Frankly, so much has been going on, that I find it nearly impossible to focus on any one topic long enough to write about it coherently.
I considered writing about the book The Help that I just read like the compulsive woman that I am. I could talk about my reaction to the book and I could talk about why my reading is compulsive, rendering me unable to have normal interactions with other human beings. It was a good book, and I recommend it. It was aptly timed for me to further reflect on Martin Luther King, Jr. and all that he accomplished in his brief life.
I considered writing about, as my friend on Facebook called it, my hyper-feminist reaction to the sexist remarks made over and over at the Golden Globes. (Everyone focusing on the mens’ talent and the womens’ beauty.) And the irony that, earlier that day, that same (male) friend had pleased me so much by greeting me at the theatre with “Hello, gorgeous!” It’s incredibly confusing being both a feminist and a very traditional housewife — as far as gender roles typically go.
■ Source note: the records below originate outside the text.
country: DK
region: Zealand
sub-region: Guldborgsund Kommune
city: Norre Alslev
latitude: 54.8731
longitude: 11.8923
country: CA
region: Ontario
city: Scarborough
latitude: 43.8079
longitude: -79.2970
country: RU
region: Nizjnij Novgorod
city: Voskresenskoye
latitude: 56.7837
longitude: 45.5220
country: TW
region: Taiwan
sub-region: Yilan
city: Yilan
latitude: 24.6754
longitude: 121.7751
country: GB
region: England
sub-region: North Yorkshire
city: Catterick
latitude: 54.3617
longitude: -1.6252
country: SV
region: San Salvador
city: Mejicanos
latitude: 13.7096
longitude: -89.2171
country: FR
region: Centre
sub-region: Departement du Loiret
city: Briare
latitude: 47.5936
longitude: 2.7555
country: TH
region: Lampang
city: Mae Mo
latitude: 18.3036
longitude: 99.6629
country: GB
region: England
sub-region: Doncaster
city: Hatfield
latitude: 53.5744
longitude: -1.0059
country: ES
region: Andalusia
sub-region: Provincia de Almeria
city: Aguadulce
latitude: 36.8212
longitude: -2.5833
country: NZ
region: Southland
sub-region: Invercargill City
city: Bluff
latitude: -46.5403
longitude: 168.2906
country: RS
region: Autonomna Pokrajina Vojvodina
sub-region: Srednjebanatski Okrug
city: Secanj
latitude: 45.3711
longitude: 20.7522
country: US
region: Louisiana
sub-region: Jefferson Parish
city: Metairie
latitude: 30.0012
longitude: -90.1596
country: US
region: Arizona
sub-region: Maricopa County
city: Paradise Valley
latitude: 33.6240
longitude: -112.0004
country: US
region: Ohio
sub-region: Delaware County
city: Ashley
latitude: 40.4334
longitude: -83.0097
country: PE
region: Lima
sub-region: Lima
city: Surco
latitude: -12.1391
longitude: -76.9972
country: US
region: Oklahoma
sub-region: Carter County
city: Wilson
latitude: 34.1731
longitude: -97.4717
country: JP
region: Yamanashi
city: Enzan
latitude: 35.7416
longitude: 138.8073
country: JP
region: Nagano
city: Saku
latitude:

This also inspired me to think about one of the speeches my character has in the show where I say “A happy home to build, now that is something really worth doing.” The first four weeks of rehearsal, I was ashamed to say that line because it felt disloyal to feminists everywhere. And then one day it clicked for me that I actually do think that building a happy home is something really worth doing and how now it’s one of my favorite lines in the play. And isn’t that strange?
And then I thought about writing about my stupid motherfucking feet. Yes, I did. You can not imagine how much time I could spend talking about my stupid motherfucking feet. I feel, sometimes, as if my feet and I are at war with one another. And at the moment, we are both on the offensive. Battle of the shoe inserts, I might call it.
But then the focus slipped away and there was not even a post at all. Just ideas for posts that sounded too confusing to actually write coherently. Which is the way it goes, I guess.
But maybe you all could help me out. Is there a post in here that you’d like to read? Is there some other thing I’ve touched on briefly someplace else and then never talked about again? Help a sister out. It’s tech week, after all, and though my brain is mighty, sometimes it is not mighty enough.
Hard to concentrate on writing when you are so focused on the play….just go with the flow…and HAVE A GREAT RUN!!! Sorry I’m not going to get to see this one. Love ya….MOM
hot rollers for the hair do
honey.it will pull the curls but leave the wave. don’t freak about the blog , relax when you can and enjoy the anticipation of the opening. love, ma
I totally feel you on the weird position about finding yourself a feminist in a traditional housewife role. That’s kind of where I am and where I hope to be. It’s strange position to be in.